After completing a Master’s degree in Photography at Paris VIII University, where she explored the notion of the fold, Julie Laporte began working as a printer-filter technician in 2016. Fascinated by photographic material, which she sculpts and experiments with daily, she draws the foundations of her artistic practice from both color theory and analog manipulations. This rich source of experimentation continually reshapes her understanding of images, turning her workplace into a privileged playground for creation.
Based on collecting laboratory waste, her approach questions the future and afterlife of photographic materials. By reclaiming these silver-based elements, Julie creates collages and volumes that she pins or arranges in space to reveal what is usually made to disappear.

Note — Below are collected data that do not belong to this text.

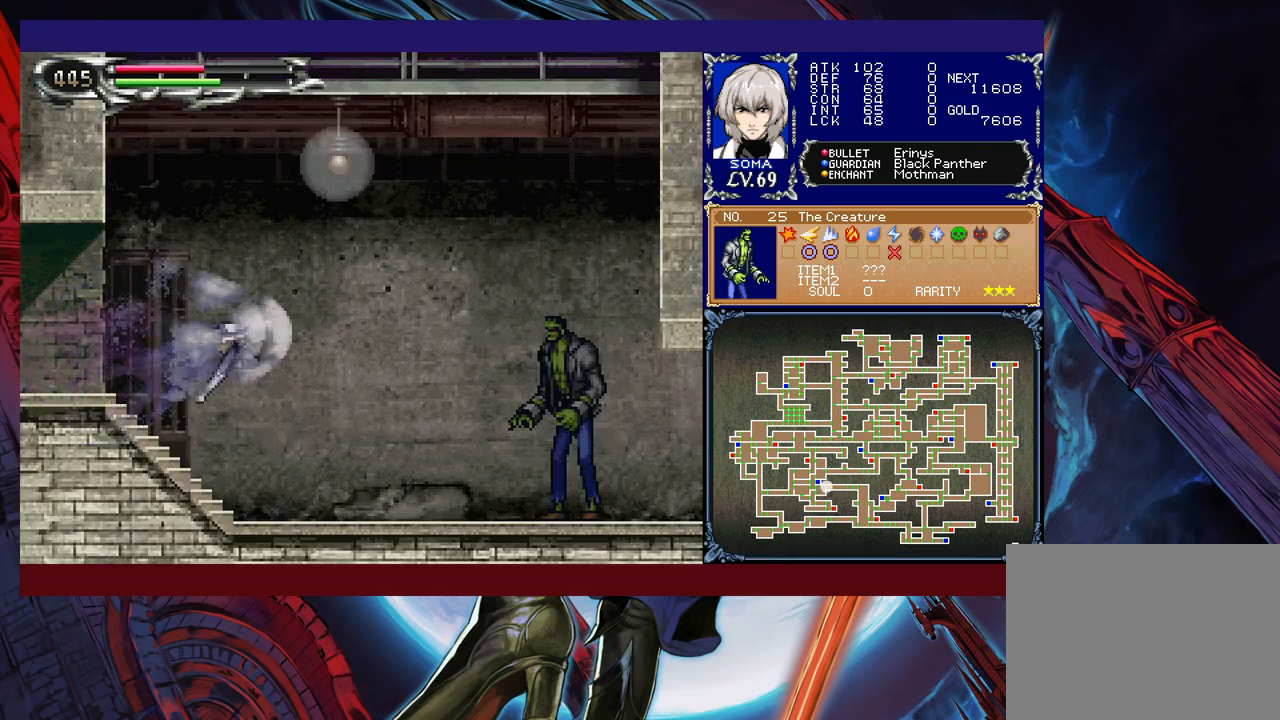
{"buttons": ["A", "R1"], "left_stick": "right", "events": [[150, "A", "down"], [200, "A", "up"], [267, "left_stick", "left"], [400, "left_stick", "right"], [417, "B", "down"], [467, "A", "down"], [467, "B", "up"]]}
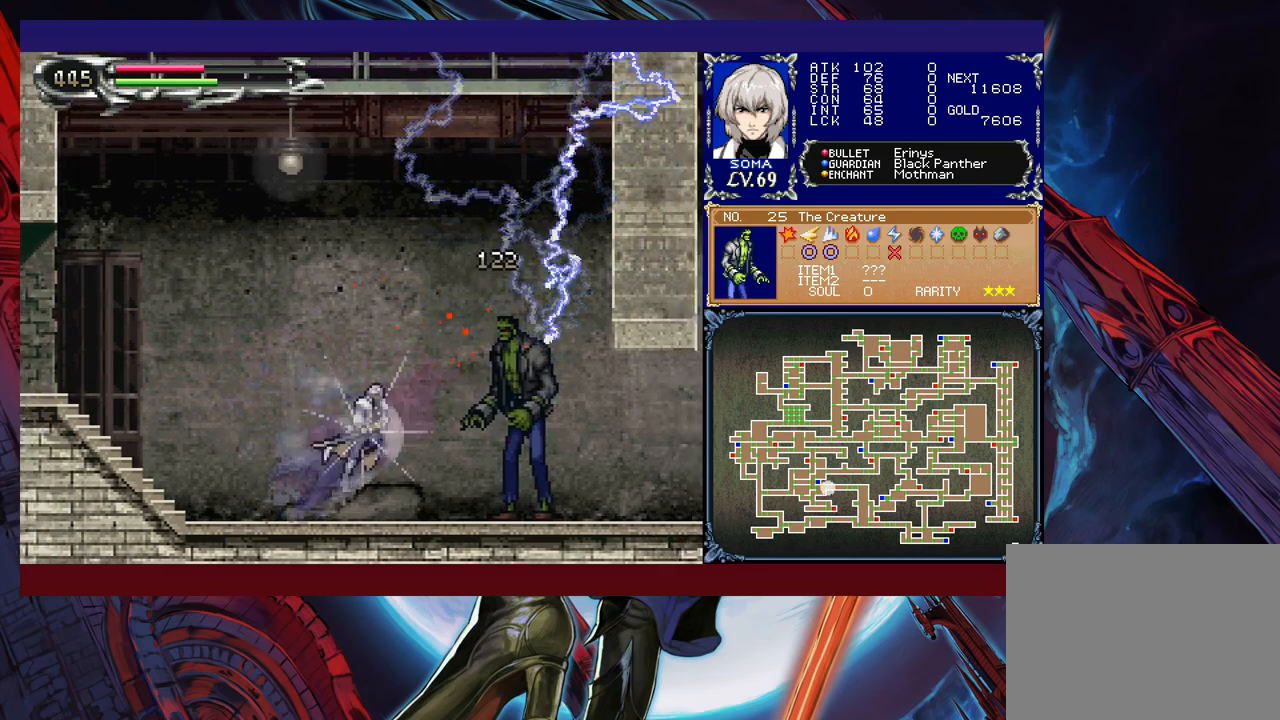
{"buttons": ["R1"], "left_stick": "left", "events": [[17, "A", "up"], [17, "left_stick", "left"], [317, "B", "down"], [417, "B", "up"]]}
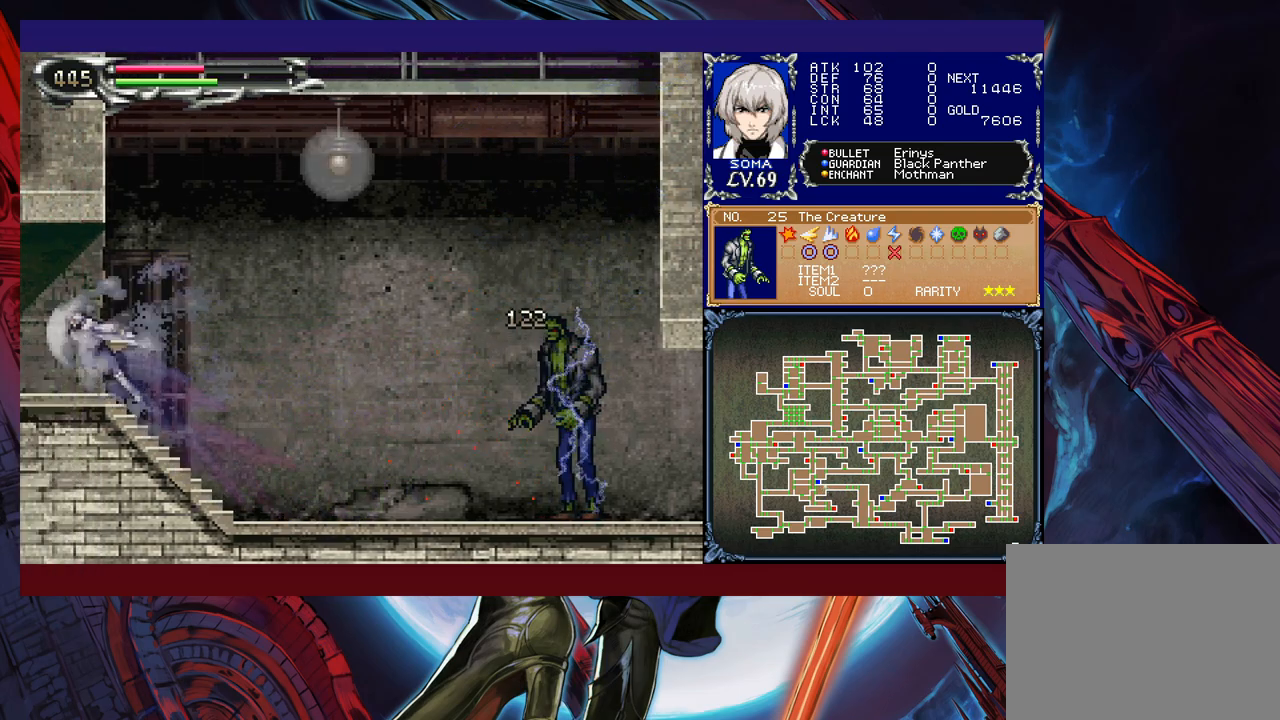
{"buttons": ["A", "R1"], "left_stick": "right", "events": [[117, "left_stick", "right"], [450, "B", "down"], [500, "A", "down"], [500, "B", "up"]]}
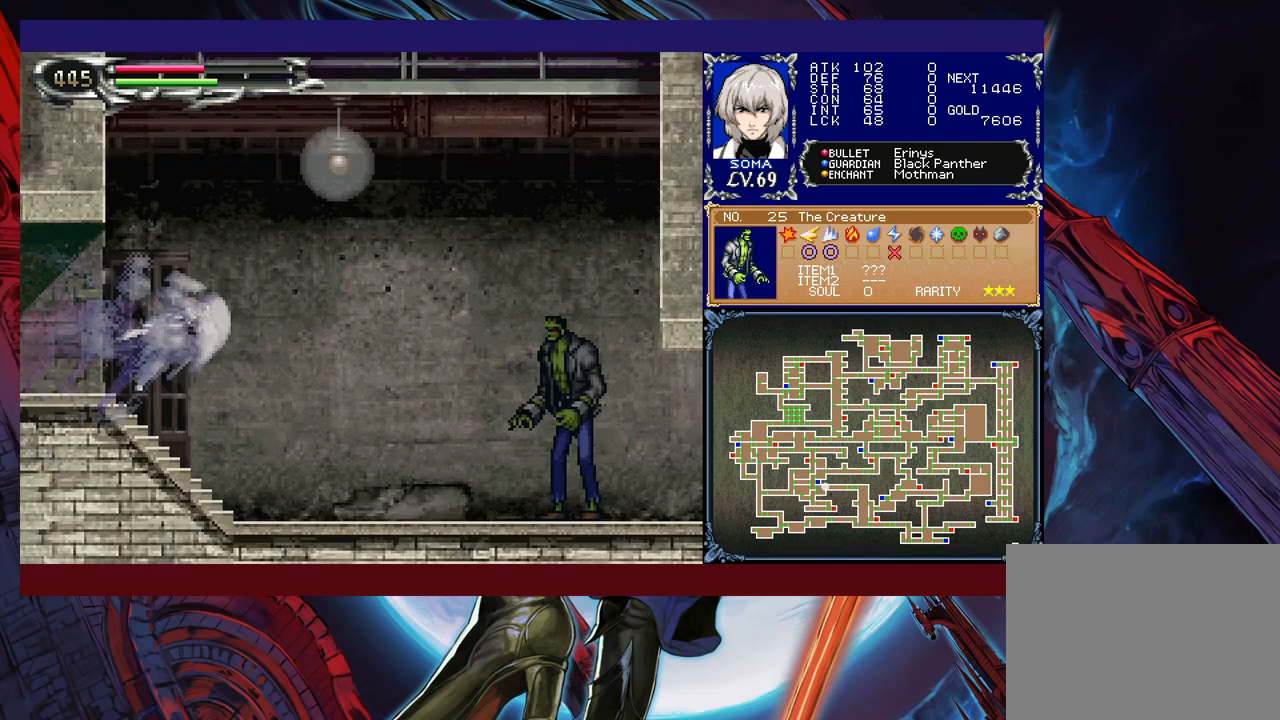
{"buttons": ["R1"], "left_stick": "right", "events": [[50, "A", "up"], [317, "left_stick", "left"], [500, "left_stick", "right"]]}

Benoît Lefeuvre is interested in the way memory is shaped by the passage of time. He visually translates this invisible movement that escapes human perception. Working with photosensitive materials whose chemical agents have decomposed naturally or through manipulation, he transforms and sculpts these supports of memory. The resulting abstractions evoke natural or dreamlike landscapes. They reference marine and geological worlds whose perspectives and scales disrupt our perception. These material manifestations reflect autonomous processes similar to the erosion of reefs by the sea.
Julie Rochereau focuses her research on notions of transformation and the entropic degradation of landscapes. This entropy becomes visual in a practice that questions the materiality of photographic and video images through sculptural installations that combine materials and forms. She is particularly interested in the artificialization of so-called “natural” environments and examines our relationship to wilderness through inspiration drawn from scientific inquiry.
Transforming, layering, deteriorating, and redirecting are gestures that allow her to generate new forms from documents, whether drawn from archives or personal images. Chance and accidents frequently play a role in her work, becoming elements she deliberately embraces and redirects.